Artist Farrah Karapetian’s first solo show at the Los Angeles gallery is all but an illusion. Karapetian is someone who works primarily in sometimes representational photograms, and this particular exhibition is inhabited by images hailing from the vocabulary of music and theater. These staged, temporal art forms are very distinct disciplines in their own right, and ones that would not appear to translate well to still images, especially those dependent on long exposures.

In Stagecraft, we encounter life-size drums, horns, and microphones, and yet, not only are they silent, they are not there at all. By capturing these phantoms with the help of camera-less photographic stills, Karapetian carefully directs a show that maintains itself only through the power of suggestion. This parallel with music’s innate ability to communicate through abstract patterns, and drama’s capacity to weave complex scenarios from speech and gesture, only becomes more apparent as I spend more time with these fixed replicas.



Initially, the reverse silhouettes seem straightforward. Each image is layered and bright, with the whitish instruments and occasional musicians contrasted against a murky background of negative space. There are images of cymbals tilted above the toms of a drum kit submerged in an amber glow; the tall yellow portrait of a guitar resting upright; and an orange saxophone bleeding through a darkness that threatens to overtake it and the entire frame.

Growing curiosity


But what of some of the details here? How could Karapetian capture the texture of brass cymbals and all of the lugs and tension rods of the opaque drums with this process dependent on light and transparency? Orchestration, of course–and not of the musical notation variety.


Karapetian’s unusual orchestration

In a side room, we find a fully assembled drum kit bathed in white light. Entitled “In the Wake of Sound; In the Break of Sound,” this instrument is not what it first appears to be. Incapable of being played like an actual drum kit, this setup is really just an elaborate prop used by Karapetian to produce her photograms, or a Dadaist romp to recall Man Ray’s “rayograms”.


The drums themselves are merely skeletons, hollow outlines of hardware without their wooden shells or heads. As for the cymbals, they are fabricated from glass. Although not particularly conducive to striking with a stick, these see-through cymbals are perfect for exposing in front of light-sensitive chromogenic sheets. This chemical process ultimately recreates each non-instrument in such a way that its two-dimensional shape is instantly recognizable as the thing itself, despite the fact that many of them are more model than machine.

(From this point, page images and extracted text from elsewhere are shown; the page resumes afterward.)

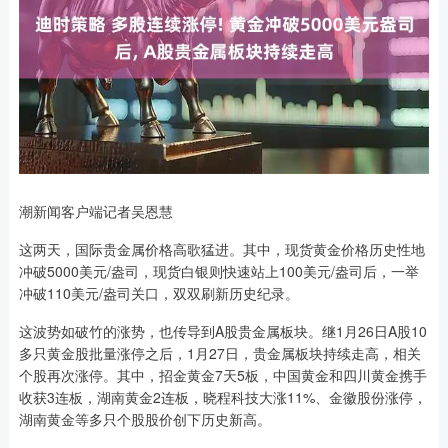
潮新闻客户端记者吴恩慧
这两天，国际贵金属价格高歌猛进。其中，现货黄金价格历史性地
冲破5000美元/盎司，现货白银则快速站上100美元/盎司后，一举
冲破110美元/盎司关口，双双刷新历史纪录。
这波势如破竹的涨势，也传导到A股贵金属板块。继1月26日A股10
多只黄金股批量涨停之后，1月27日，贵金属板块持续走高，相关
个股再次涨停。其中，招金黄金7天5板，中国黄金和四川黄金携手
收获3连板，湖南黄金2连板，晓程科技大涨11%、金徽股份涨停，
湖南黄金等多只个股股价创下历史新高。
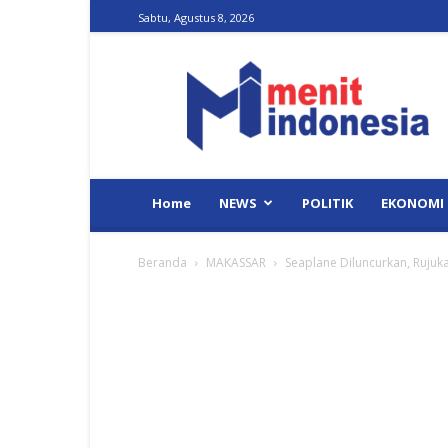
Sabtu, Agustus 8, 2026
Menit
Indonesia
Home
NEWS
POLITIK
EKONOMI
Beranda
MAKASSAR
Seaplane Diluncurkan, Rujuk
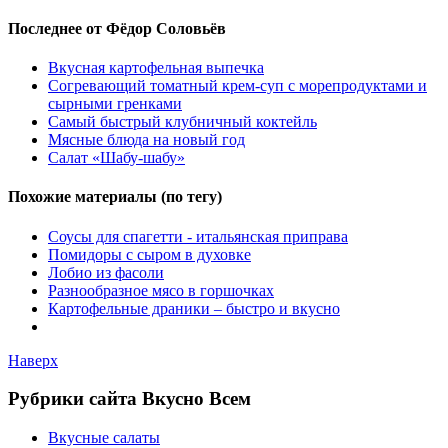
Последнее от Фёдор Соловьёв
Вкусная картофельная выпечка
Согревающий томатный крем-суп с морепродуктами и
сырными гренками
Самый быстрый клубничный коктейль
Мясные блюда на новый год
Салат «Шабу-шабу»
Похожие материалы (по тегу)
Соусы для спагетти - итальянская приправа
Помидоры с сыром в духовке
Лобио из фасоли
Разнообразное мясо в горшочках
Картофельные драники – быстро и вкусно
Наверх
Рубрики сайта Вкусно Всем
Вкусные салаты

As if shedding light on both the process and static performance at play here, Karapetian also includes a series of three images whose subject is the spotlight. This focused beam of light, used on stages to draw audience attention and illuminate specific parts of the action, is precisely what the artist’s misdirection is all about. By carefully staging scenes ahead of and during exposure of the photograms, Karapetian provides the minimum amount of information necessary for her viewers to see–and possibly hear–a band. Add to this a little suspension of disbelief, and the result is a directorial montage not quite live-action theater and not quite film.


 One of the most purely abstract images here is a quietly dissolving trombone lost in an icy haze of immateriality. In “Blow Cold,” we find the horn almost completely obscured by a heavily exposed swath of white that nearly washes out the curve of its bell. This disappearing act manages to anchor us somewhere outside the farce and lets us peer in from afar, perhaps seeing these images for what they are, as opposed to what they represent.

From this almost voyeuristic standpoint, we naturally turn back to Lynch. In the world of “Mulholland Drive,” we attend a concert with no musicians, and our notions of authenticity come under assault. Farrah Karapetian’s Stagecraft is little more than a trick of light and chemistry, but in a way, so is everything we see.